Milk Carton Kids
All the Things I Did and All the Things I Didn’t Do
An Exciting Turning Point in A Thoroughly Modern Musical Journey.
This is definitely The Milk Carton Kid’s edgiest album, while also being their most accessible. How does someone even attempt to pull that sort of thing off?
After first listening to this newest one, I went back and gave a re-listen to their previous albums in order to remind myself just how different this new one really is. Those earlier albums by the duo of Joey Ryan and Kenneth Pattengale all featured well-written, thoughtful songs, impeccably picked acoustic guitars, on the point, tight harmonies, clear production, and straight-forward arrangements. So what’s their latest album—the long and wonderfully titled, All the Things I Did and All the Things I Didn’t Do—like?
Well let’s see: We get plenty of well-written, thoughtful songs, impeccably picked acoustic guitars, on the point, tight harmonies, clear production, and straight-forward arrangements of course; but there’s something else too.
After successfully self-producing their earlier albums, TMCK decided to do the unexpected and bring in singer-songwriter Joe Henry to refocus their thinking. A very wise move in my opinion.
The vocals now have a bit more separation in them, the guitars actually jump out of the speakers much more than they did previously, with more detail and focus. No subtle simplicities here. And yes, there’s drums, there’s keyboards, there’s bass guitar, pedal steel, and much more for the first time on a TMCK album.

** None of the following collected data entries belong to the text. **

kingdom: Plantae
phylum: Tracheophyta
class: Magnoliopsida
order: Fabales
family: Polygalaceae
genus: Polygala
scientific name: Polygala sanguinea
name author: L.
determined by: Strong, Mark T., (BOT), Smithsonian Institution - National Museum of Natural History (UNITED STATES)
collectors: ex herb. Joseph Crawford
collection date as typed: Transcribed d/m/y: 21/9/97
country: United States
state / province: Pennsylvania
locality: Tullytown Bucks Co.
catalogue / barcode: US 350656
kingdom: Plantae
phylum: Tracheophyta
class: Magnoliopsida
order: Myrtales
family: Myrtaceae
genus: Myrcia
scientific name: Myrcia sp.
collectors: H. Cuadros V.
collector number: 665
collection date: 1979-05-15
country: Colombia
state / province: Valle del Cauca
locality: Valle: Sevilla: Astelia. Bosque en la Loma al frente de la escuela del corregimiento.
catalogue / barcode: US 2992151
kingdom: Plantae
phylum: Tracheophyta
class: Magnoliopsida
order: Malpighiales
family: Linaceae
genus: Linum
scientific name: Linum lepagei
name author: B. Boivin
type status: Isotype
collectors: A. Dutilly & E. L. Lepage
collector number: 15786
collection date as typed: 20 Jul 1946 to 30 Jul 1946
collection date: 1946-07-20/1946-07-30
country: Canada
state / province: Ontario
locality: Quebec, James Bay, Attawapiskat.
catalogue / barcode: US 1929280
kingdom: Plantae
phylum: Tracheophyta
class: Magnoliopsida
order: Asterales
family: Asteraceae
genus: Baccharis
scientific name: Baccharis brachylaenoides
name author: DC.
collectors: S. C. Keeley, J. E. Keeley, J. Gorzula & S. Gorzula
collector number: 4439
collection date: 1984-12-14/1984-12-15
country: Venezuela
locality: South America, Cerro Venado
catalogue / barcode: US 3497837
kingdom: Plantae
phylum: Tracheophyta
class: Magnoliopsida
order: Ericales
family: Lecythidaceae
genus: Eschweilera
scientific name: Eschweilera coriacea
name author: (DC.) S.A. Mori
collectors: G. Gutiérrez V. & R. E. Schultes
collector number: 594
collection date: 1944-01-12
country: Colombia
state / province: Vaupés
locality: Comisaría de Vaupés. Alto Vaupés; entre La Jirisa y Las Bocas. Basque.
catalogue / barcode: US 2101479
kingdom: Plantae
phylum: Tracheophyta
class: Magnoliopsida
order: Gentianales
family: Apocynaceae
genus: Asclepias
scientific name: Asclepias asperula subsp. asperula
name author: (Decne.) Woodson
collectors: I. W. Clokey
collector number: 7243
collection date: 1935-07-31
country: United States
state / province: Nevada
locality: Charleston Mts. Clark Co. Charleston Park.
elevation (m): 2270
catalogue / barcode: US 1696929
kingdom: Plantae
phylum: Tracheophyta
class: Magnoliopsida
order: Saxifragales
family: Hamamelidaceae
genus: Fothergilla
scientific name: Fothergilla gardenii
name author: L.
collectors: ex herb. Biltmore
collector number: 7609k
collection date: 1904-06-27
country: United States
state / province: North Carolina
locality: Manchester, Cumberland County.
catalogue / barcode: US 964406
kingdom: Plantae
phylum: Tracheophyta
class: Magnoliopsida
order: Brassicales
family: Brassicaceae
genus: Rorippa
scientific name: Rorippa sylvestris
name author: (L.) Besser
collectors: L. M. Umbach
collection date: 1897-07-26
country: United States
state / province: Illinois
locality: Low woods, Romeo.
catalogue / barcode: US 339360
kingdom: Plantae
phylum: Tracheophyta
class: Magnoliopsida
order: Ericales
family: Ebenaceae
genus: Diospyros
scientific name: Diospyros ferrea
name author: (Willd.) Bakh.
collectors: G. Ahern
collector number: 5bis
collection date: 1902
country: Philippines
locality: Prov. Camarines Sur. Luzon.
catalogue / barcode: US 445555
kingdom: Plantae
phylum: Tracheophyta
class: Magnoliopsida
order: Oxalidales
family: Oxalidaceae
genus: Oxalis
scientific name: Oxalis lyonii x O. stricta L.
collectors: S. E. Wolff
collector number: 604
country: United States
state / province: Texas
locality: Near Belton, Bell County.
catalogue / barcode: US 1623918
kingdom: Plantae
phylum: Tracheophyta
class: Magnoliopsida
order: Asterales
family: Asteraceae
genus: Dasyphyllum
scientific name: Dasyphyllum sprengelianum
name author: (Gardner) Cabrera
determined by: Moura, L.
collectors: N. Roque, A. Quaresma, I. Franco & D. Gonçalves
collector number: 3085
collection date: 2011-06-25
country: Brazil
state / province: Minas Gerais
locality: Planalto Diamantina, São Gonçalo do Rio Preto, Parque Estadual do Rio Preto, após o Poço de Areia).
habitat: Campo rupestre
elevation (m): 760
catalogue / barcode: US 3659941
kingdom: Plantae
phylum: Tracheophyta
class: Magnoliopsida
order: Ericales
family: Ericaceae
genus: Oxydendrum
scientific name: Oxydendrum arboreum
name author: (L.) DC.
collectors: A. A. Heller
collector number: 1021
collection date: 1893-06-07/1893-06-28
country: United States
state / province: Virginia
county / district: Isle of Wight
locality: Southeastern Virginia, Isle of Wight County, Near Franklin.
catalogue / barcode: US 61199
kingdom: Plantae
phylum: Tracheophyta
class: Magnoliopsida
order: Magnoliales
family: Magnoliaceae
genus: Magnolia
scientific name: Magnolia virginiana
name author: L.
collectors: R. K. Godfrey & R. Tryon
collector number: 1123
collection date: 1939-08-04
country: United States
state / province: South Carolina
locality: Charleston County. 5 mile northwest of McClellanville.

Another thing that I noticed right away is how much Rock ‘n’ Roll there is in these songs too. And I’m not just referring to the excellent production but rather the songs themselves. I could pull out that oft-overused term “edgy” to describe these songs and I wouldn’t be wrong, but we need instead a term which imparts to us a deeper and more relevant meaning towards our understanding of this collection of songs.
These songs ‘move’, they ‘jump’, there’s even an intensity here that’s not just hyper-bluegrass or even upbeat country-folk. I know that TMCK think of themselves as folkies (or even anti-folkies) but deep down, this is Rock ‘n’ Roll, people. It definitely ain’t jazz. And those harmonies? Now they’re much closer to the Rock ‘n’ Roll of the Everly Brothers than the folk side of Simon and Garfunkel.
It’s nice and somewhat thrilling to hear the guys hoot and holler in “Big Time,” to hear those guitar runs on the solo section of the ten-minute “One More for the Road,” which goes to unexpected places without losing its thread, the fearless octave-shifting vocal on “You Break My Heart,” the nimble and stirring piano on “Nothing is Real,” the dark, mournful, and dizzying “Blindness.”
We get more of Ryan and Pattengale stretching out on these tunes, taking chances, paving new roads for themselves. This is what rock ‘n’ roll did in the early days, what it is supposed to do even now, but disappoints too often.
There’s layers of meaning in these songs, especially on the album’s centerpiece, “One More for the Road,” with its hypnotic stanzas and intertwining chromatic guitar solo which builds to a furious stomp before the tempo changes like a driver downshifting as he pulls off the interstate, perhaps to hit just one more bar before getting home.
Or—is he really trying to make it home?
Or is he attempting to delay the inevitable?
The lyrics leave it ambiguous but the darkness in those harmonies make me think the driver knows he’ll never making it home, he’ll be driving forever, trapped in a David Lynch film, a life of nighttime turnpikes and bars with greasy wooden walls and red neon and half-heard whispers. When that mesmerizing solo starts up you know you’re in for a ride, strapped tight, holding on, the trees like ghosts as they fly on past, speeding up and driving blind, white line fever is real and you’re okay with it. There are few signs on this road, just drizzling rain and darkened street lamps.
The song “Mourning in America,” with those dreamy harmonies and call and response guitar lines would have been my choice for the first single off this album, yet I’m glad they decided to release “One More for the Road” instead. Sometimes bands make an album that’s a turning point in their musical journey, and with TMCK’s All the Things I Did and All the Things I Didn’t Do, it’s a journey I’m enjoying, and a roller-coaster ride I’m ready for.
Words and love by the Legendary Roy Peak esq.